## Requirement
Rewrite the rows as a numbered list without blank lines, starting at the first row and stopping after the row that contains "you at (714, 566) colour: blue -> orange".

= = = = = = =

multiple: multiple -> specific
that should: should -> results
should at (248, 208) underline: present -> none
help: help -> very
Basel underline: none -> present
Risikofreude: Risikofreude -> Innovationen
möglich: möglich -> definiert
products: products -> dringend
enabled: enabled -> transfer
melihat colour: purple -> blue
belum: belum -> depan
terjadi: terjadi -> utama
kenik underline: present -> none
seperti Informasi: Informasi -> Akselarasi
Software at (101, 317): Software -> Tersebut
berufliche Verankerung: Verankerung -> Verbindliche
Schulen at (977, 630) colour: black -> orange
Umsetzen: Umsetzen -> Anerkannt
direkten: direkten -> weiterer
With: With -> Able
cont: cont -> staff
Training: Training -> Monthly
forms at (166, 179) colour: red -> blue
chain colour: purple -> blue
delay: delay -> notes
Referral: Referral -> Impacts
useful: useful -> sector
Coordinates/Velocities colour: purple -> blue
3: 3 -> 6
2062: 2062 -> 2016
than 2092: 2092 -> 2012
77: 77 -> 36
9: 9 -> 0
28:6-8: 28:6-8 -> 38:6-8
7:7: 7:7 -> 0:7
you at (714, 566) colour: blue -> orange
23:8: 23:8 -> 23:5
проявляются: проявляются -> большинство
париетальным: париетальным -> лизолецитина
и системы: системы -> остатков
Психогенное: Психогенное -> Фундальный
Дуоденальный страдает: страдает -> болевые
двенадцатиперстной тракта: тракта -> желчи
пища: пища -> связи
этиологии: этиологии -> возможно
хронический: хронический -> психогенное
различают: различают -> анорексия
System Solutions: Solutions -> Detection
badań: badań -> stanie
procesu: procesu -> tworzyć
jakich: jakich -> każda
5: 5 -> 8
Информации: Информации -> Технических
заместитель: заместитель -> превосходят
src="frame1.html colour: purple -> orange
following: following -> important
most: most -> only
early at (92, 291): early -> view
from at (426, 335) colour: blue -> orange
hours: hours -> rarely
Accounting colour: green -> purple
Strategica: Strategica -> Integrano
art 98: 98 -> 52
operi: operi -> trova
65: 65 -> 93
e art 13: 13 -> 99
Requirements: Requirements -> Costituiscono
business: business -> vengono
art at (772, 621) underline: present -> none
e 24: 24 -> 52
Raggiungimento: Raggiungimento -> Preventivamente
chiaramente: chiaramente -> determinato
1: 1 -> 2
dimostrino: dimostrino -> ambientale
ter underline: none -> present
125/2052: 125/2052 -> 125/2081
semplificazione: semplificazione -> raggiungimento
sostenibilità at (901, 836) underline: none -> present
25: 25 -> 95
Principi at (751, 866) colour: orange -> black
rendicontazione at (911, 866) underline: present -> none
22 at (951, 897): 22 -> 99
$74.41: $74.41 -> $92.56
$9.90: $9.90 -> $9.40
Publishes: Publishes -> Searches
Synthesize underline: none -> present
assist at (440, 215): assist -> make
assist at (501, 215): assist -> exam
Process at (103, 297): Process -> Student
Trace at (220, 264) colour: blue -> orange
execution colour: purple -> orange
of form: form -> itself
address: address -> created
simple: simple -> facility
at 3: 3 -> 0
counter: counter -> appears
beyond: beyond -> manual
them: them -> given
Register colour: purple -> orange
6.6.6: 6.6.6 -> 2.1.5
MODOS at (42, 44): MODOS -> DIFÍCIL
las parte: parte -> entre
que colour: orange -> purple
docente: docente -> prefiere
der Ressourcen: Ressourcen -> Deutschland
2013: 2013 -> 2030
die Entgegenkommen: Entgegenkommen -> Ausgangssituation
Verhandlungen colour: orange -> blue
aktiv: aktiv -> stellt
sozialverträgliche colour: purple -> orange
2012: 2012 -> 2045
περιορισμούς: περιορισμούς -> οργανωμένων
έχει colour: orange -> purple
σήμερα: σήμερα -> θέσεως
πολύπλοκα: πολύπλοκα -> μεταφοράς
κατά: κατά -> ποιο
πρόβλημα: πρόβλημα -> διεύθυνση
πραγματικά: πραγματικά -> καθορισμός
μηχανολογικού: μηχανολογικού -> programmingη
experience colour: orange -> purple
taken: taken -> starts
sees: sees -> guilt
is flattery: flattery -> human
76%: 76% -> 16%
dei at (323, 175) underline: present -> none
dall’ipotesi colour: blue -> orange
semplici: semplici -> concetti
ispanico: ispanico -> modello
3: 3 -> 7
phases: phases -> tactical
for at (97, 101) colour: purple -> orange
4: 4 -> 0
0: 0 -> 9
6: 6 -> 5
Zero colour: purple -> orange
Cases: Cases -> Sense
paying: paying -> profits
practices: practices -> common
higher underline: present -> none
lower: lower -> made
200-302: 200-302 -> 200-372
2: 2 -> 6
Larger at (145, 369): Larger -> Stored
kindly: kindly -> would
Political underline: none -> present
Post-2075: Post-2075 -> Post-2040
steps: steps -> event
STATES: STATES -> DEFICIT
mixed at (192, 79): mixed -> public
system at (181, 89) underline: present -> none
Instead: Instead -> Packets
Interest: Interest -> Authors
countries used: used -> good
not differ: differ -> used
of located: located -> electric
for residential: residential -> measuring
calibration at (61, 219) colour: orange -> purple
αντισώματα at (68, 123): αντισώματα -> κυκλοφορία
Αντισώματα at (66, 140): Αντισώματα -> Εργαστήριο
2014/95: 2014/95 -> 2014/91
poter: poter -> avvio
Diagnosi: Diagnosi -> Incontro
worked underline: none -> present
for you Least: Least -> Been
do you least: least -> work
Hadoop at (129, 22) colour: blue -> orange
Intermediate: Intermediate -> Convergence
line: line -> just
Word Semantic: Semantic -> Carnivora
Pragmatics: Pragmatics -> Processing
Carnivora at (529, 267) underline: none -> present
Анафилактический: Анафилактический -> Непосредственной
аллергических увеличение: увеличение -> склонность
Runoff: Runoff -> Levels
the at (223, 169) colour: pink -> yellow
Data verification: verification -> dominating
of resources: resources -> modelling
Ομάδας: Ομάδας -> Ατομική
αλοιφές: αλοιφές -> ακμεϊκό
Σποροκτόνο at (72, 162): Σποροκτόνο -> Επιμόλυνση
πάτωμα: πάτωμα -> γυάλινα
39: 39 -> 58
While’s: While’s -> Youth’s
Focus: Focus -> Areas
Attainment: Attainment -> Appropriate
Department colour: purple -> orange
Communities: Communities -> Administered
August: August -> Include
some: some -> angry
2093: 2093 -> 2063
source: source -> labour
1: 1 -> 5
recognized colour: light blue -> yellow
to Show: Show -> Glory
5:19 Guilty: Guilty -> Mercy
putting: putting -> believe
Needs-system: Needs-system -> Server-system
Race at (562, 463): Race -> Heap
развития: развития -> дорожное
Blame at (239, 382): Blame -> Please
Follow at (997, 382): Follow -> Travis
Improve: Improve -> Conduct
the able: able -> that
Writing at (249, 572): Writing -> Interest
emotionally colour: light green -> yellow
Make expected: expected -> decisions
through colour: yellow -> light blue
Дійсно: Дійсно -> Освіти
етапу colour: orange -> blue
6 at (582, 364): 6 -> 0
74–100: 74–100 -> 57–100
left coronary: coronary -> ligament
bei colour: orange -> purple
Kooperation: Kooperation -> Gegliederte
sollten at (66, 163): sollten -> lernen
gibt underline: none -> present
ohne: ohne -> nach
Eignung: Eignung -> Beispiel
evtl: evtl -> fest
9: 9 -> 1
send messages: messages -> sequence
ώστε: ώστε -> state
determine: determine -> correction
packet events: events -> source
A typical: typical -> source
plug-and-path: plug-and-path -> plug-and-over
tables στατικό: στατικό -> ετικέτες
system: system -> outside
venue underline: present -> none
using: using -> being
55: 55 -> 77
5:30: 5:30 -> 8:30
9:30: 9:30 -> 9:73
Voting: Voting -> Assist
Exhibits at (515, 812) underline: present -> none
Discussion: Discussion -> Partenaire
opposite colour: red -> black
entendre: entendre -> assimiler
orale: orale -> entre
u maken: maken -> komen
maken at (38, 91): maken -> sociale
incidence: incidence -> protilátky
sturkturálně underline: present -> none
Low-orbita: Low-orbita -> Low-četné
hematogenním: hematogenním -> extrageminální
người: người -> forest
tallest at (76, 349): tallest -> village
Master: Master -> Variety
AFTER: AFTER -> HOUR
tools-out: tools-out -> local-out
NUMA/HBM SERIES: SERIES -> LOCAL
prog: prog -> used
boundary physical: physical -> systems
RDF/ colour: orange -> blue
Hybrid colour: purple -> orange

= = = = = = =

## Response for this exercise
1. multiple: multiple -> specific
2. that should: should -> results
3. should at (248, 208) underline: present -> none
4. help: help -> very
5. Basel underline: none -> present
6. Risikofreude: Risikofreude -> Innovationen
7. möglich: möglich -> definiert
8. products: products -> dringend
9. enabled: enabled -> transfer
10. melihat colour: purple -> blue
11. belum: belum -> depan
12. terjadi: terjadi -> utama
13. kenik underline: present -> none
14. seperti Informasi: Informasi -> Akselarasi
15. Software at (101, 317): Software -> Tersebut
16. berufliche Verankerung: Verankerung -> Verbindliche
17. Schulen at (977, 630) colour: black -> orange
18. Umsetzen: Umsetzen -> Anerkannt
19. direkten: direkten -> weiterer
20. With: With -> Able
21. cont: cont -> staff
22. Training: Training -> Monthly
23. forms at (166, 179) colour: red -> blue
24. chain colour: purple -> blue
25. delay: delay -> notes
26. Referral: Referral -> Impacts
27. useful: useful -> sector
28. Coordinates/Velocities colour: purple -> blue
29. 3: 3 -> 6
30. 2062: 2062 -> 2016
31. than 2092: 2092 -> 2012
32. 77: 77 -> 36
33. 9: 9 -> 0
34. 28:6-8: 28:6-8 -> 38:6-8
35. 7:7: 7:7 -> 0:7
36. you at (714, 566) colour: blue -> orange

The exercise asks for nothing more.